I dont know if the initial resume screening is automated and if its from overseas then its archived in the bin?

Cant wait for our new adventure to begin.

Good Luck
Alex


----------



## DavidHudson (Apr 7, 2010)

Have been in Vancouver since last April and my wife and I are both working now. Be warned the recruitment practices are different to the uk and a reply is rarely received. Together we must have applied for over thirty jobs and never got any acknowledgement even when in the country. You will get there but don't expect much in the way of replies I got one thanks but no thanks.


----------



## onewayticket (Jan 20, 2012)

I've found wowjobs to be helpful, it's more of a search engine that shows results from different sites.


----------



## Simon9999 (Mar 16, 2012)

*Job Boards*

In my experience I've found it more productuve and efficient to go directly to the Home web pages of the companies and firms you might be interested in working for. Whether it be engineering, applied science or any other professional or technical job those companies often advertise directly on their websites. The other place is on the websites of the professional and technical associations that are associated with the different professions. The big "jobs galore" websites, that usually have some kind of fee, are not the best place to look...at least not in my experience.

Try this link...you can search by province or by company.

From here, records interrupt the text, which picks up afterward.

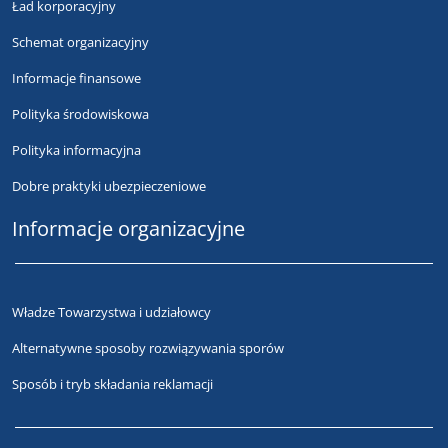
Ład korporacyjny
Schemat organizacyjny
Informacje finansowe
Polityka środowiskowa
Polityka informacyjna
Dobre praktyki ubezpieczeniowe
Informacje organizacyjne
Władze Towarzystwa i udziałowcy
Alternatywne sposoby rozwiązywania sporów
Sposób i tryb składania reklamacji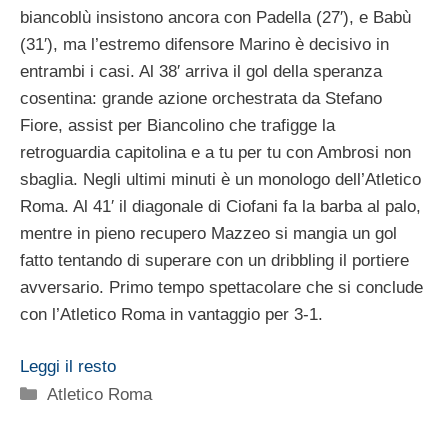
biancoblù insistono ancora con Padella (27′), e Babù
(31′), ma l’estremo difensore Marino è decisivo in
entrambi i casi. Al 38′ arriva il gol della speranza
cosentina: grande azione orchestrata da Stefano
Fiore, assist per Biancolino che trafigge la
retroguardia capitolina e a tu per tu con Ambrosi non
sbaglia. Negli ultimi minuti è un monologo dell’Atletico
Roma. Al 41′ il diagonale di Ciofani fa la barba al palo,
mentre in pieno recupero Mazzeo si mangia un gol
fatto tentando di superare con un dribbling il portiere
avversario. Primo tempo spettacolare che si conclude
con l’Atletico Roma in vantaggio per 3-1.
Leggi il resto
Categorie
Atletico Roma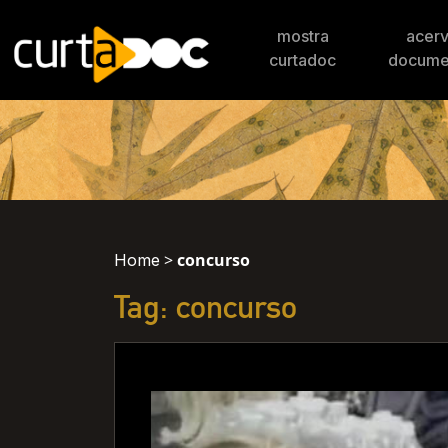
mostra
acer
curtadoc
docume
>
concurso
Home
Tag: concurso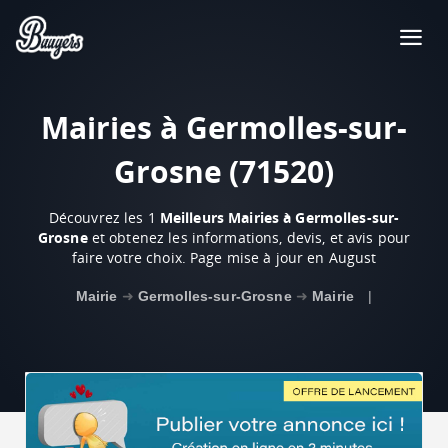
Mairies à Germolles-sur-
Grosne (71520)
Découvrez les 1
Meilleurs Mairies à Germolles-sur-
Grosne
et obtenez les informations, devis, et avis pour
faire votre choix. Page mise à jour en August
Mairie
➜
Germolles-sur-Grosne
➜
Mairie
|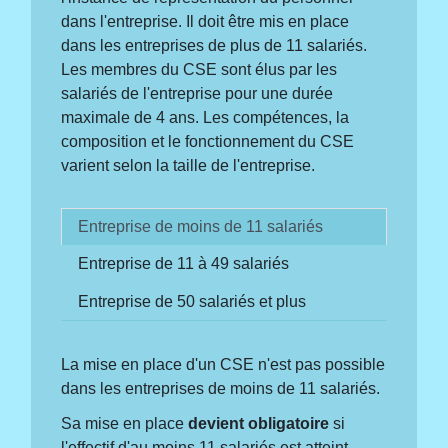
dans l'entreprise. Il doit être mis en place
dans les entreprises de plus de 11 salariés.
Les membres du CSE sont élus par les
salariés de l'entreprise pour une durée
maximale de 4 ans. Les compétences, la
composition et le fonctionnement du CSE
varient selon la taille de l'entreprise.
Entreprise de moins de 11 salariés
Entreprise de 11 à 49 salariés
Entreprise de 50 salariés et plus
La mise en place d'un CSE n'est pas possible
dans les entreprises de moins de 11 salariés.
Sa mise en place
devient obligatoire
si
l'effectif d'au moins 11 salariés est atteint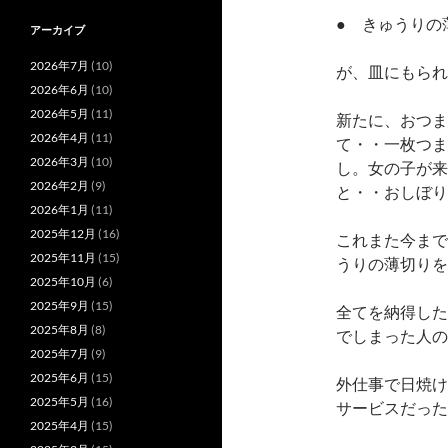
● きゅうりの
アーカイブ
2026年7月
(10)
が、皿にもられ
2026年6月
(10)
2026年5月
(11)
新たに、おつま
2026年4月
(11)
て・・一枚つま
2026年3月
(10)
し。女の子が来
2026年2月
(9)
と・・おしぼり
2026年1月
(11)
2025年12月
(16)
これまた今まで
2025年11月
(15)
うりの薄切りを
2025年10月
(6)
2025年9月
(15)
全てを納得した
2025年8月
(8)
でしまった人の
2025年7月
(9)
2025年6月
(15)
外仕事で日焼け
2025年5月
(16)
サービスだった
2025年4月
(15)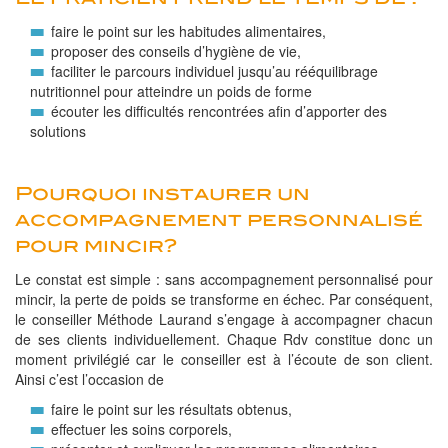
faire le point sur les habitudes alimentaires,
proposer des conseils d’hygiène de vie,
faciliter le parcours individuel jusqu’au rééquilibrage
nutritionnel pour atteindre un poids de forme
écouter les difficultés rencontrées afin d’apporter des
solutions
Pourquoi instaurer un
accompagnement personnalisé
pour mincir?
Le constat est simple : sans accompagnement personnalisé pour
mincir, la perte de poids se transforme en échec. Par conséquent,
le conseiller Méthode Laurand s’engage à accompagner chacun
de ses clients individuellement. Chaque Rdv constitue donc un
moment privilégié car le conseiller est à l’écoute de son client.
Ainsi c’est l’occasion de
faire le point sur les résultats obtenus,
effectuer les soins corporels,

Environmental Jobs and Careers

This covers a wide range of technical and professional jobs.


----------



## suekimberly (Aug 5, 2011)

angel363 said:


> Well at least I can look at what types of jobs are available and what pay is offered before I arrive. I'm trying to think positively about the move.
> 
> Thanks G-Mo.


Love the attitude. Although it's really true that it's hard to find one when you are still not here, there are actually alternatives to Workopolis. This means more jobs to look at and a much wider (global) approach. This doesn't limit you to where you are currently located.

I hope you find the job that fits you, angel!


----------